Apart from being used as a standalone alternative to GPS, this technology can also be used to develop navigation systems that meet the needs of fully autonomous vehicles like driverless cars and unmanned drones, revealed the researchers. It will further enable current GPS-based systems to enable highly reliable, consistent, and tamper-proof navigation.

The research team, which was led by Zak Kassas--assistant professor of electrical and computer engineering in UCR's Bourns College of Engineering—revealed that current GPS/INS systems will not meet the demands of future autonomous vehicles for three major reasons:

1. GPS signals alone are extremely weak and unusable in certain environments like deep canyons.
2. GPS signals are susceptible to intentional and unintentional jamming and interference.
3. Civilian GPS signals are unencrypted, unauthenticated, and specified in publicly available documents, making them spoofable.

According to Kassas, "By adding more and more sensors, researchers are throwing 'everything but the kitchen sink' to prepare autonomous vehicle navigation systems for the inevitable scenario that GPS signals become unavailable. We took a different approach, which is to exploit signals that are already out there in the environment."

Instead of adding more internal sensors, Kassas and his team in UCR's Autonomous Systems Perception, Intelligence, and Navigation (ASPIN) Laboratory have been developing autonomous vehicles that could tap into the hundreds of signals around us at any point in time, like cellular, radio, television, Wi-Fi, and other satellite signals.

In the research, Kassas' team showcased ongoing research that exploits these existing communications signals, called "signals of opportunity (SOP)" for navigation. The system can be used by itself, or, more likely, to supplement INS data in the event that GPS fails. The team's end-to-end research approach includes theoretical analysis of SOPs in the environment, building specialized software-defined radios (SDRs) that will extract relevant timing and positioning information from SOPs, developing practical navigation algorithms, and finally testing the system on ground vehicles and unmanned drones.
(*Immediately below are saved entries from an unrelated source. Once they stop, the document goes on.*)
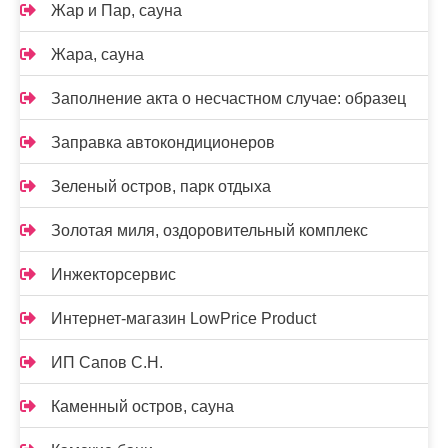
Жар и Пар, сауна
Жара, сауна
Заполнение акта о несчастном случае: образец
Заправка автокондиционеров
Зеленый остров, парк отдыха
Золотая миля, оздоровительный комплекс
Инжекторсервис
Интернет-магазин LowPrice Product
ИП Сапов С.Н.
Каменный остров, сауна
Asserting that autonomous vehicles will __play a pivotal role in a socio-cultural revolution, Kassas said that their ultimate goal is to make the autonomous vehicles function with no human-in-the loop for prolonged periods of time, which also includes performing missions like search, rescue, surveillance, mapping, farming, fire fighting, package delivery, and transportation.

This research, which is likely to cater next generation, was presented at the 2016 Institute of Navigation Global Navigation Satellite System Conference (ION GNSS+) in Portland, Oregon. So let’s wait and watch how this latest research will transform the face of the current space-based Global Navigation Satellite System (GNSS).